1. It’s Really Expensive
Studies show that the most financially difficult time in a prof’s life is between finishing graduate school and starting the new job. This is because your first paycheck can come as late as the end of September. Except that you’re supposed to be already living the hotshot assistant prof’s life. And you’re moving, which is always expensive even if you’re lucky enough to have landed a job at a school that “pays for everything.” Inevitably, something goes wrong during the move or something that was supposed to be covered in advanced will be “reimbursed” later. I am not an expert on cost saving measures. I’m just saying plan accordingly and do whatever you do.
2. You’re Moving Into the Middle Class, Act Like It
Well, with housing costs as high as they are today, perhaps you’re not moving there right away, but the assistant prof job is a move in that direction. It’s time to start thinking about bourgeois issues as you move into your new place.
a. Planning to buy a home? If you can swing it, you’ll save the moving costs if you buy right away and let your new employer cover the costs. And if you’re planning to have kids, that would also be the time to think about schools. . .even if it’s a few years off.
b. You’re going to have benefits with your job. Be smart about them. A good rule is to contribute as much as possible to retirement from the beginning or at least as much as your school will match. Also, buy lots of life insurance. It’s cheap and that way your family is covered if anything were to happen.
c. A home office is tax deductible in both the U.S. and Canada. If you have one, you can deduct it. Also talk with a knowledgable tax consultant about other deductions related to your professional life. For instance, let’s say that your school doesn’t cover all your travel — in the U.S., that comes off the taxes.
d. Start saving money, or at least start paying down those credit cards.
IF YOU’RE MOVING BETWEEN CANADA AND THE U.S.
(may also apply for movement between other countries, but I wouldn’t know)
1. Moving will be more expensive because all your stuff has to clear customs. Speaking of which, you’re not supposed to buy stuff right before you move, but if it looks like your old stuff and is a better deal, well, I’m not suggesting that you break the law or anything. Regardless, you may have to pay some fees to import your stuff. Be ready.

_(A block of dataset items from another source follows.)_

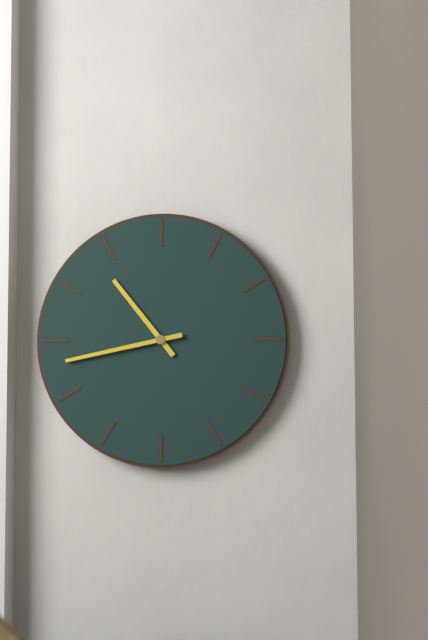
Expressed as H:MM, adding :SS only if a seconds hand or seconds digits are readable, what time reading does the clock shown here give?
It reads 10:43
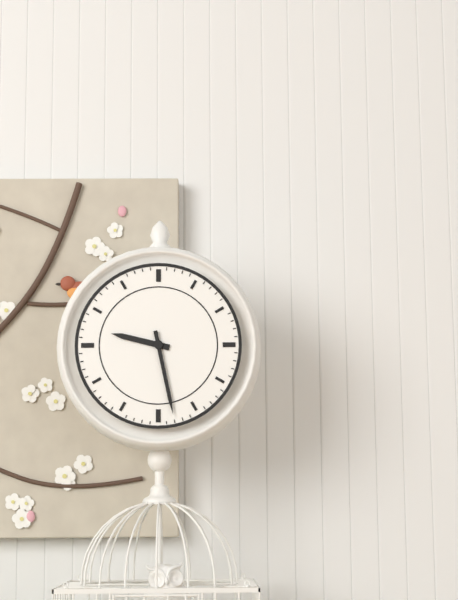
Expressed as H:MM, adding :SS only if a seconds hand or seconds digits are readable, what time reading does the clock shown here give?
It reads 9:28
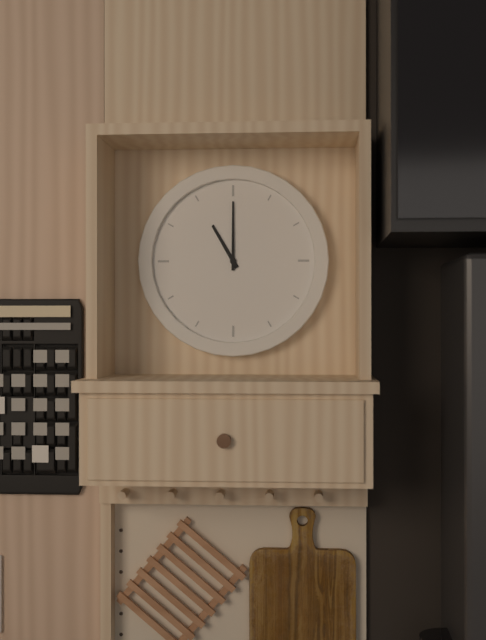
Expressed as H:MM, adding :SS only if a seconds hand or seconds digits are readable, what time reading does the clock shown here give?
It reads 11:00
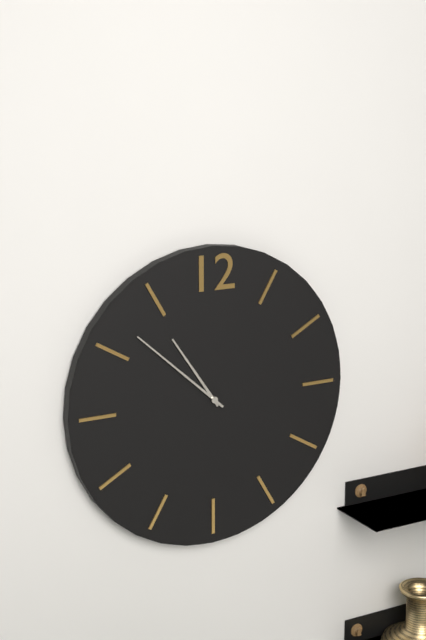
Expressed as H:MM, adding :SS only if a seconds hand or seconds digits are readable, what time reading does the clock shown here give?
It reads 10:52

2. Pets and kids need their papers in order too.
3. That other country that seems kind of the same? It’s really actually quite different. Be prepared for some level of culture shock — it’s the little things that get you, but they can get you. To start with, Canadians take more vacations and they’re right. American academic culture is more productivist, and if you’re doing critical communication studies, it’s harder to get external grants. On the other hand, nobody expects you to get grants so it’s not an issue for tenure.

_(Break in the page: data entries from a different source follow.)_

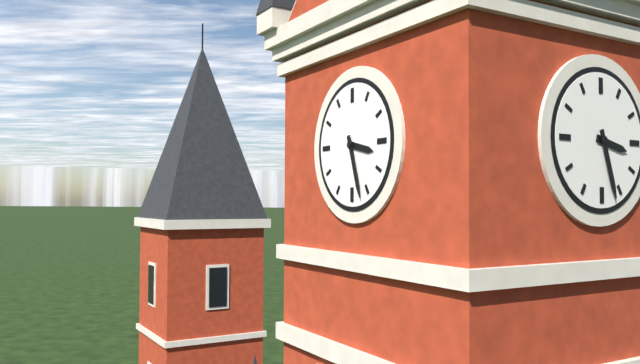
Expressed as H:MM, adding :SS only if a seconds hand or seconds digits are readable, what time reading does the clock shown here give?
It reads 3:27
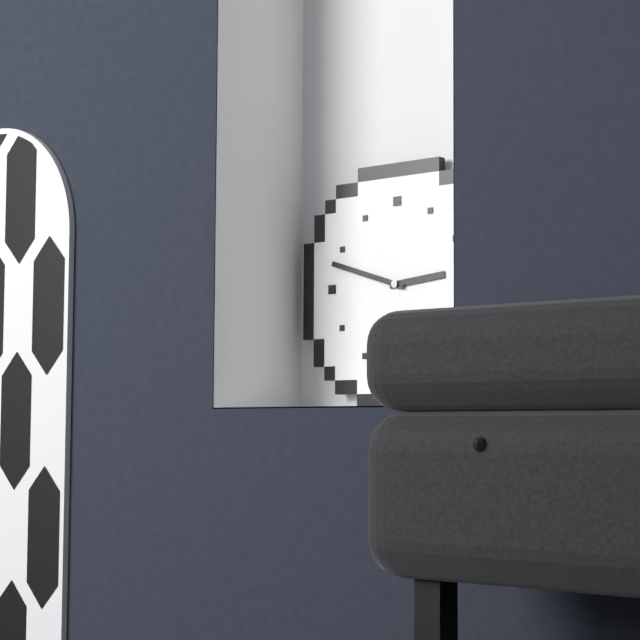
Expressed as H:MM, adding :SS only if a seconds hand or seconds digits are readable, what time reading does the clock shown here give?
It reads 2:48
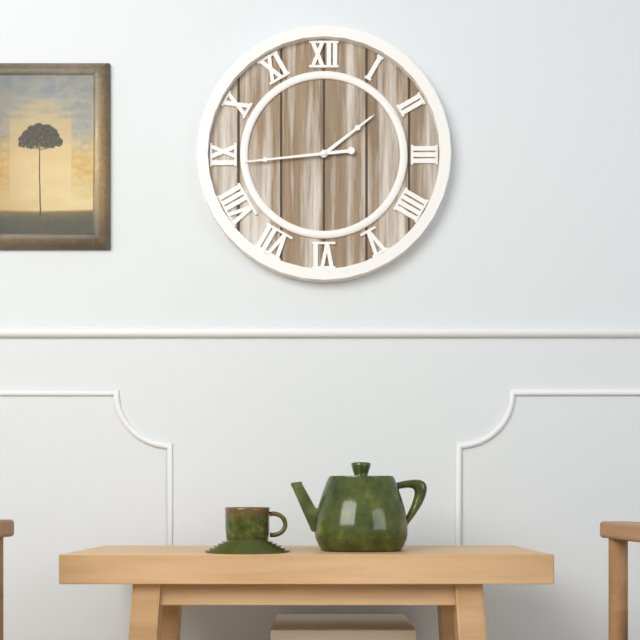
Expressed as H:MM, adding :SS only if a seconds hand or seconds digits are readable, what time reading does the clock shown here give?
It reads 1:44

4. Change of address from the U.S. to Canada is shockingly difficult. I wouldn’t know about the other way, but you’ve been warned. We lost a few subscriptions in the move.
5. You know that great credit rating you built up through student loans? Forget it. Your credit history disappears when you cross the border, and it’s also hard to move money across the border. We paid our first month’s rent in Canada in cash because making cash machine withdrawals was the easiest way to get money across the border quickly and without fees. Keep a credit card and bank account in your home country. It will come in handy.